¡Ay, chicas! Acabo de bajar del yate privado de ese millonario, el corazón me late a mil. Soy Carmen, masajista top en clubs exclusivos de Marbella. Él, Alejandro, un pez gordo de las finanzas, tuvo un accidente con su Ducati en las curvas de la Costa. Hombro dislocado, rodilla jodida. Su asistente me contrató para sesiones VIP en su yate anclado en la bahía. Cuero italiano por todos lados, olor a sal marina mezclado con su colonia cara. Champán Dom Pérignon enfriándose en cubitera de plata.
Llego la última sesión, viernes al atardecer. Sol poniente tiñe el mar de naranja. Él en boxers, tumbado en la camilla de masaje, cubierta de toallas de hilo egipcio. ‘Carmen, hoy duele más la cadera’, dice con esa voz grave, ojos clavados en los míos. Le unto aceite de argán, caliente, que huele a jazmín exótico. Manos en su hombro, noto músculos tensos bajo piel bronceada. Miradas que se cruzan, él muerde labio. ‘Más fuerte… sí, ahí’. Mi mano baja por su espalda, roza el elástico del boxer. Pausa. ‘¿Estás bien?’, pregunto, voz ronca. ‘Mejor que nunca’, responde, sonrisa lobuna.

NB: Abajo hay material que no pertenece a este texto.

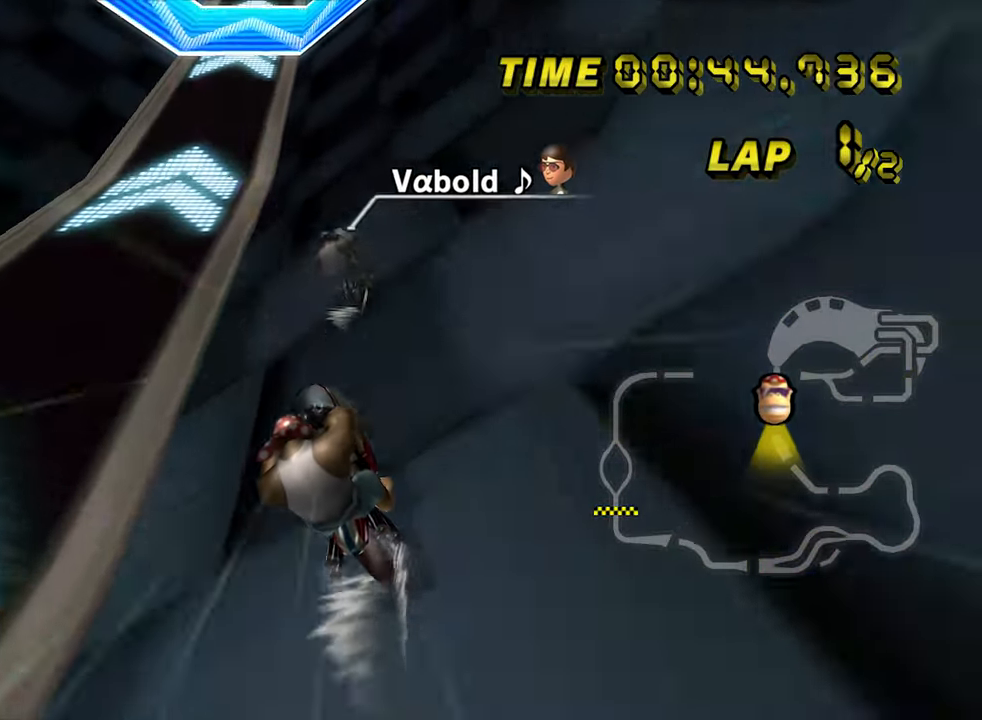
{"dt_ms": 500, "buttons": ["A", "R1"], "left_stick": "right", "events": [[350, "left_stick", "right"], [367, "R1", "down"]]}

La tensión sube en la cabina de lujo
Sigo con la pierna, levanto su rodilla. Dedos suben por muslo, casi toco su paquete. Él gime bajito. ‘Perdona… es que…’. ‘Shh, relájate, es normal’. Bajo el boxer un poco, por el músculo glúteo. Olor a hombre, sudor limpio y aceite. La cabina se cierra, asistente se va a tierra. Ahora solos, espacio VIP nuestro. Puerta con pestillo, luces tenues, jazz suave de fondo. ‘Camárgate un poco’, le digo, y él obedece, culo en pompa. Mi coño palpita ya, bragas húmedas contra seda.
El pitido del temporizador suena, pero lo ignoro. ‘Espera, tengo tiempo extra para ti’. Le giro, boxer abajo del todo. Polla semi-dura, gruesa, venosa. ‘Joder, Alejandro…’. Él me mira: ‘¿Quieres?’. Asiento, me subo el vestido de satén negro. Quitamos todo. Sus manos en mis tetas, pezones duros como piedras. ‘Fóllame ya’, susurro. Me tumba en la camilla, boca en mi cuello, mordiscos. Baja a mis tetas, chupa fuerte, muerde. ‘¡Sí, así!’. Manos en mi coño, depilado, labios hinchados. Dedos dentro, dos, tres, chapoteo. ‘Estás chorreando, puta cachonda’.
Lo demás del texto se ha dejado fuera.